A Seciteci conquistou o 3º lugar na categoria Grandes Economias ou Melhoria da Receita, na 2ª edição do Prêmio Eficiência e Inovação do Estado, com o projeto “Implantação de cursos técnicos concomitantes intercomplementares de nível médio” que aumentou em 2025 a receita do Estado em cerca de R$ 14 milhões de reais, valores que poderão crescer nos próximos anos seguindo a expansão da educação técnica em Mato Grosso.

A prática inovadora da Seciteci rompeu um paradigma histórico no ensino técnico estadual. Antes, os cursos técnicos eram ofertados quase exclusivamente à noite, destinados a jovens e adultos que já haviam concluído o ensino médio, e marcados por altas taxas de evasão. Salas de aula e laboratórios ficavam ociosos durante o dia em algumas unidades escolares da Seciteci, enquanto milhares de adolescentes cursavam o ensino médio sem acesso a formações técnicas que pudessem ampliar suas perspectivas profissionais.

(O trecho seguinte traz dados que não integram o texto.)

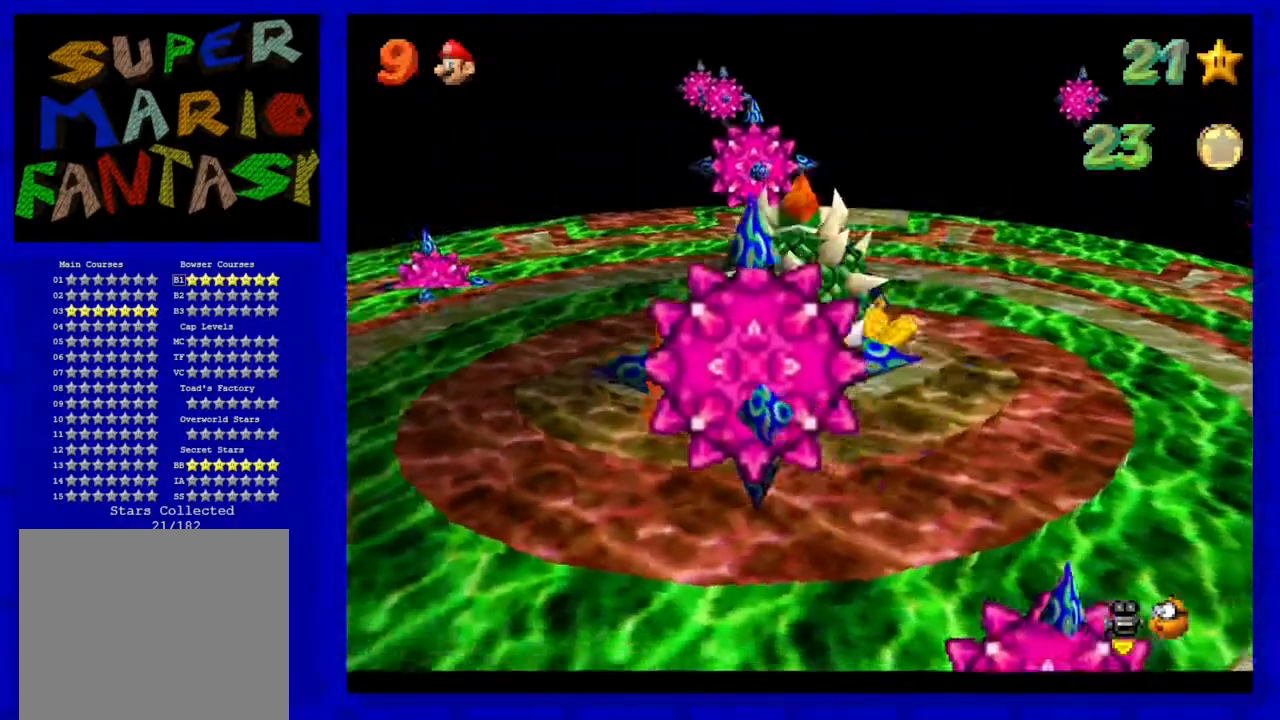
{"buttons": [], "left_stick": "center", "events": [[33, "C_RIGHT", "down"], [100, "C_RIGHT", "up"]]}
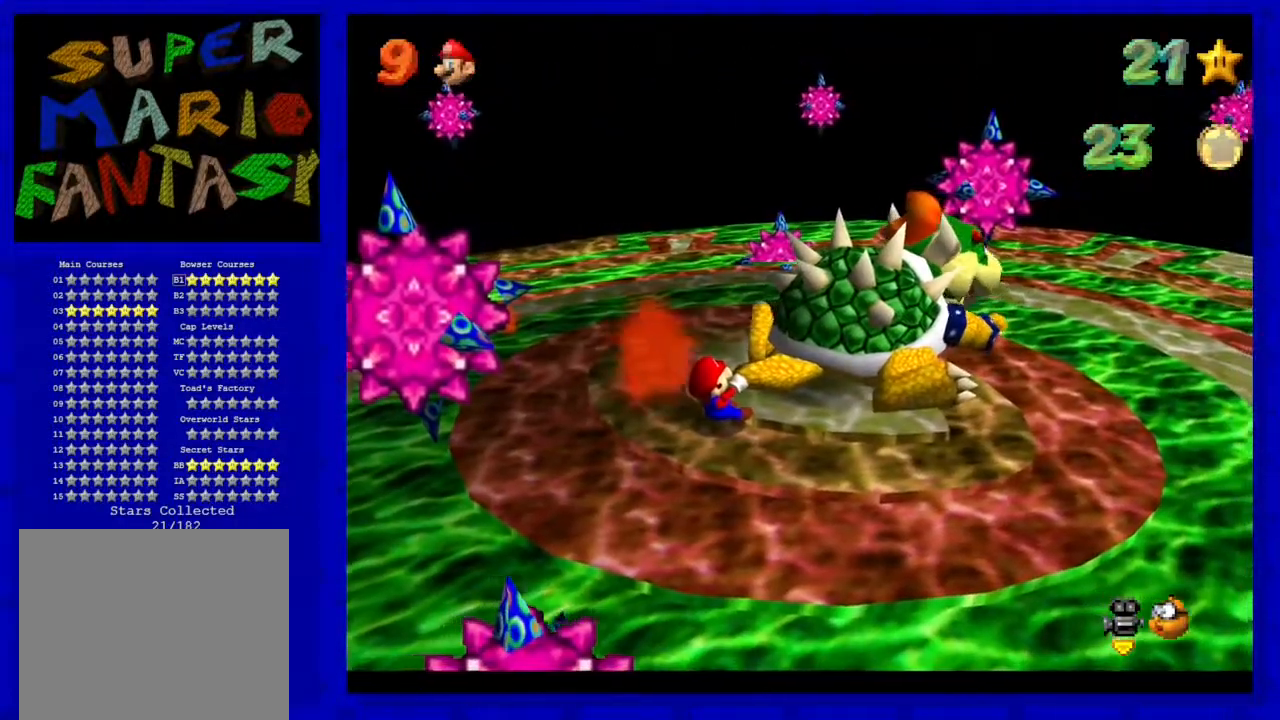
{"buttons": [], "left_stick": "center", "events": [[367, "C_RIGHT", "down"], [500, "C_RIGHT", "up"]]}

Em 2024, numa força tarefa conjunta de levantamento de informações, monitoramento de acesso, inclusão e evasão, a Seciteci implantou os cursos técnicos concomitantes intercomplementares, integrados ao ensino médio da rede pública estadual em parceria com a Secretaria de Estado de Educação (Seduc).

Nessa modalidade, o estudante cursa o ensino médio regular e, ao mesmo tempo, disciplinas técnicas, distribuídas ao longo dos três anos escolares. Além de garantir certificações intermediárias já no primeiro e segundo ano, a medida ocupou os espaços das Escolas Técnicas Estaduais (ETECs) nos três turnos de funcionamento, otimizando infraestrutura, tempo e recursos humanos.

“Essa modalidade de cursos técnicos concomitantes intercomplementares, oferecidos de forma integrada ao ensino médio, a Seciteci não apenas passou a ocupar plenamente suas unidades nos três turnos, como também reduziu drasticamente a evasão escolar, numa média de 50% para apenas 13%. E o impacto foi além do pedagógico”, destacou Allan Kardec.

A prática inovadora também derrubou o mito de que inovação só gera despesas. A equipe da Seciteci, liderada pelo Secretário Adjunto de Educação Profissional, Dimorvan Alencar Brescancin e pelo Superintendente de Educação Profissional, Endrigo Antunes Martins, provou, em números, que ciência, tecnologia e gestão inteligente podem aumentar receitas.

Antes da iniciativa, quando a Seciteci não ofertava cursos para alunos de ensino médio de forma concomitante intercomplementar, o repasse do Fundo de Manutenção e Desenvolvimento da Educação Básica e de Valorização dos Profissionais da Educação (Fundeb) era inexistente.

Com a mudança, o estado do Mato Grosso passou a receber valores do Fundeb porque a Seciteci passou a ter aluno matriculado simultaneamente no ensino médio e no itinerário técnico-profissionalizante. “A implementação mostrou a capacidade da Seciteci de captar recurso federal e inovar na oferta do ensino técnico”, destacou Endrigo Martins.

Tal valor garante mais recursos para expandir a educação profissional e tecnológica, com sustentabilidade financeira. “Isso reforça a política pública da educação profissional dentro do Governo Mauro Mendes e Otaviano Pivetta. Estamos garantindo aos jovens mato-grossenses o direito de escolher uma profissão ainda na adolescência, o que significa mais oportunidades e mais desenvolvimento para o Estado”, pontuou o secretário adjunto Dimorvan Brescancin.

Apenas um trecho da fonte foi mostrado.